Supplied material:

_ _ _

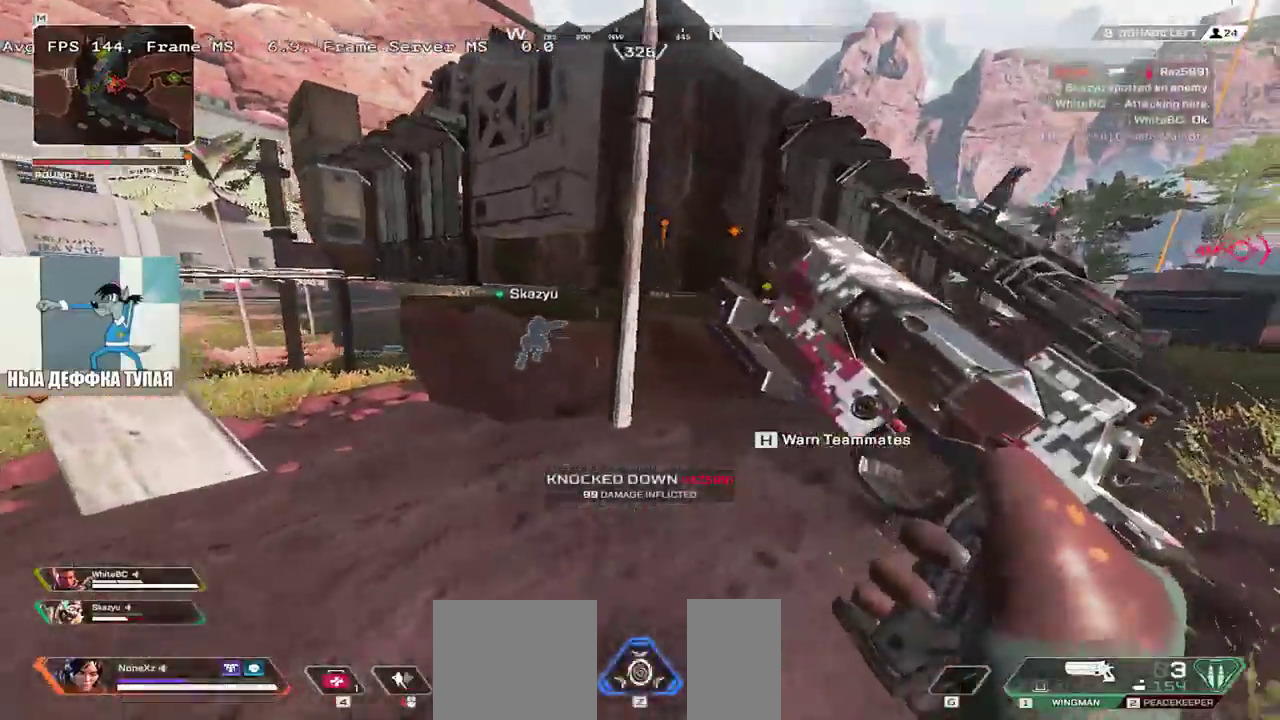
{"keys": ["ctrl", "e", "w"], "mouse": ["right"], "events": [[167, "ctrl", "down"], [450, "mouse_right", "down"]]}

_ _ _

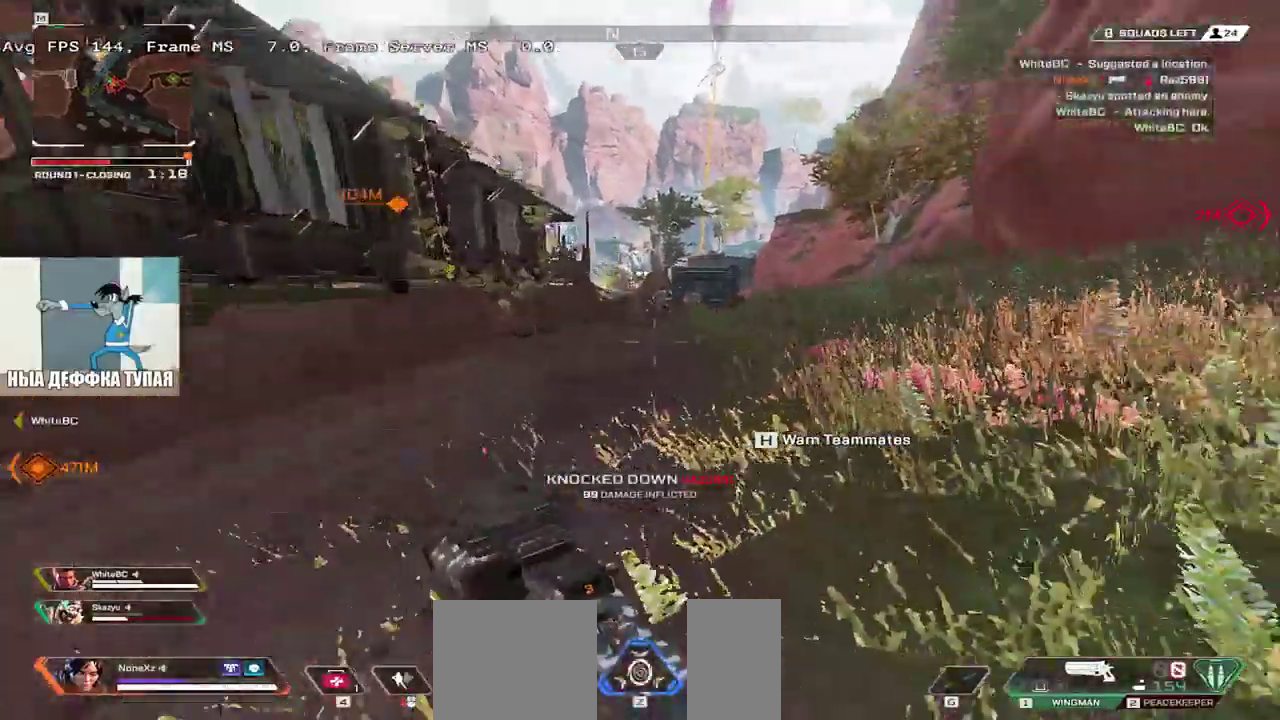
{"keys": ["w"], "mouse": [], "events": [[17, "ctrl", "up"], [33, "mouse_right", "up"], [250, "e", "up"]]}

_ _ _

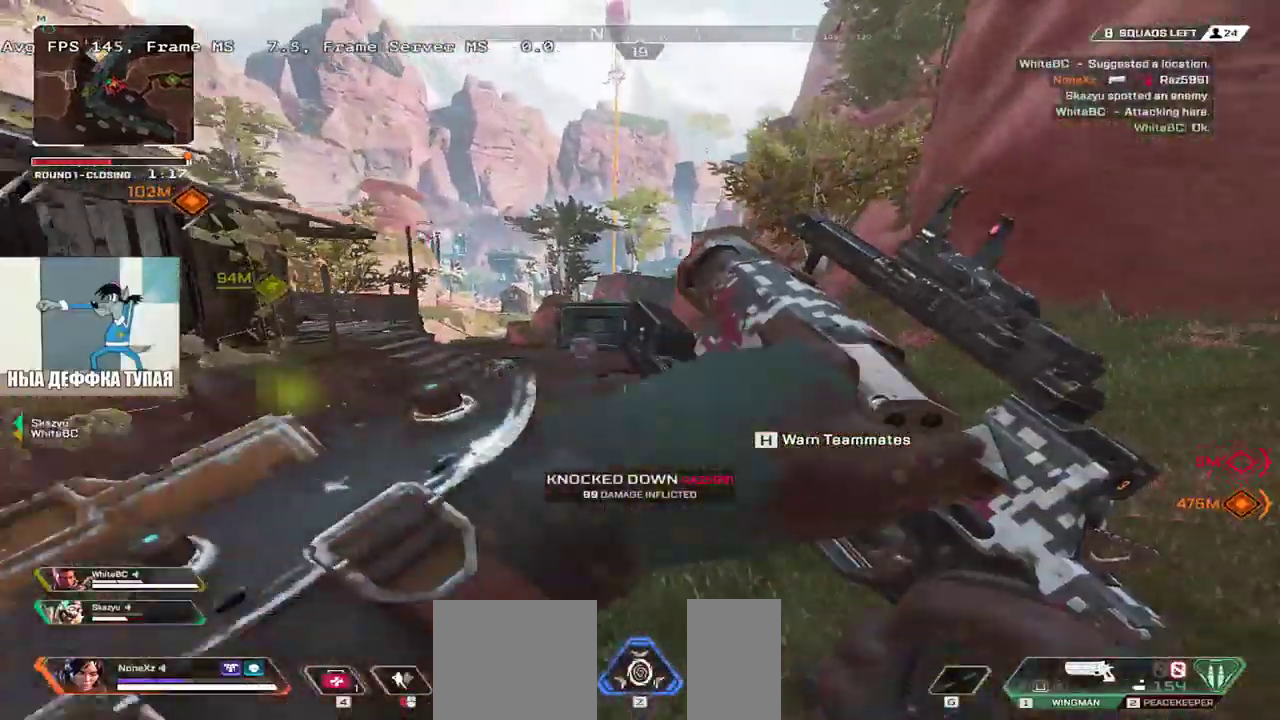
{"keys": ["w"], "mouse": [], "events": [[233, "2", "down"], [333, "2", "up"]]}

_ _ _

The task:
Look over the material above and show each line where "ctrl" appears.

Answer for the task:
{"keys": ["ctrl", "e", "w"], "mouse": ["right"], "events": [[167, "ctrl", "down"], [450, "mouse_right", "down"]]}
{"keys": ["w"], "mouse": [], "events": [[17, "ctrl", "up"], [33, "mouse_right", "up"], [250, "e", "up"]]}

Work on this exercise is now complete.